Comcare benefits available to injured workers include medical expenses and rehabilitation costs; travel costs in attending treatment; household and attendant care services; incapacity payments (lost wages); and a possible lump sum payment if the injury results in permanent impairment which exceeds a certain percentage threshold.

For lump sum permanent impairment claims, Comcare will determine whether:-

  1. the worker has an impairment;
  2. the impairment is permanent;
  3. there is an assessable impairment under Comcare Guide to the Assessment of the Degree of Permanent Impairment – Edition 2.1; and
  4. the degree of impairment meets the thresholds for compensation.
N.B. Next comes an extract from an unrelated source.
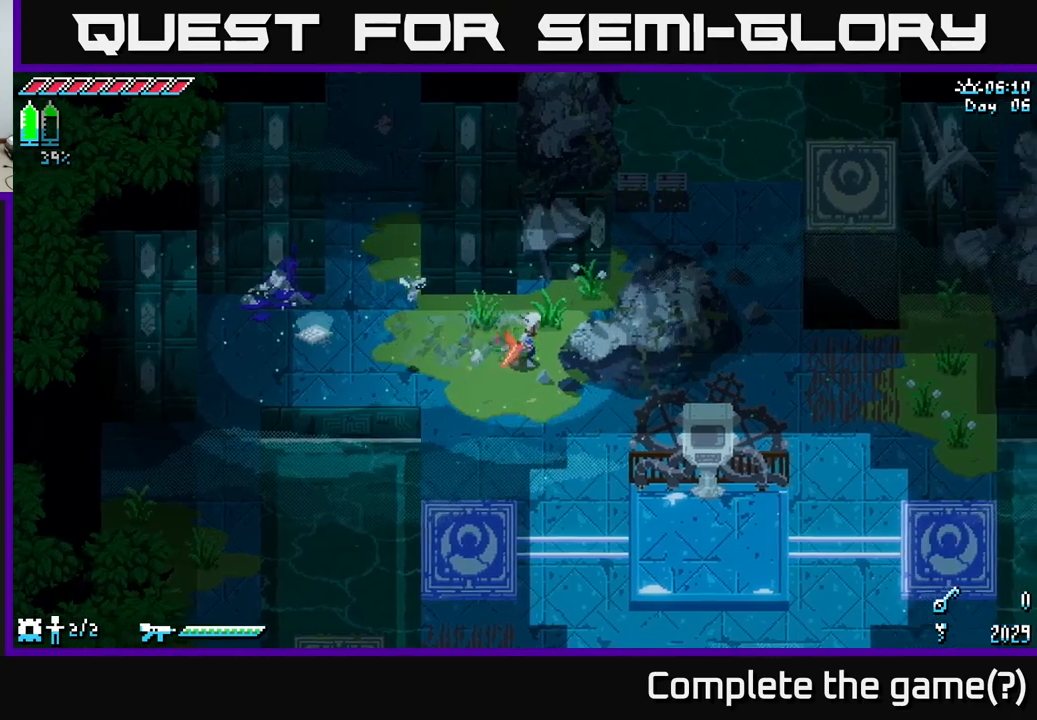
{"dt_ms": 500, "buttons": ["X"], "left_stick": "right", "right_stick": "center", "events": [[50, "left_stick", "up-right"], [166, "left_stick", "up"], [483, "left_stick", "right"]]}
The degree of impairment is expressed as a percentage of ‘whole person impairment’. The thresholds that will be compensated are:-

  • Most compensable injuries – 10% whole person impairment;
  • Hearing loss – 5% whole person impairment (with some exceptions); and
  • Loss of fingers, toes, sense of taste or smell – No threshold.

This means that to be eligible for lump sum compensation for injury (other than hearing loss) the injury must be assessed as being more than a 10% whole person impairment. An impairment of 10% or less will mean that no lump sum payment for injury will be payable by Comcare.

So if say you have a finger or toe torn off at work and the employer was negligent, you will notget any lump sum payment for the injury. However, you will still be entitled to weekly benefits and medical expenses for your time off work if liability is accepted.

This area of the law can be quite technical and complicated. It is always important to seek legal advice on your rights if you are injured during the course of your employment.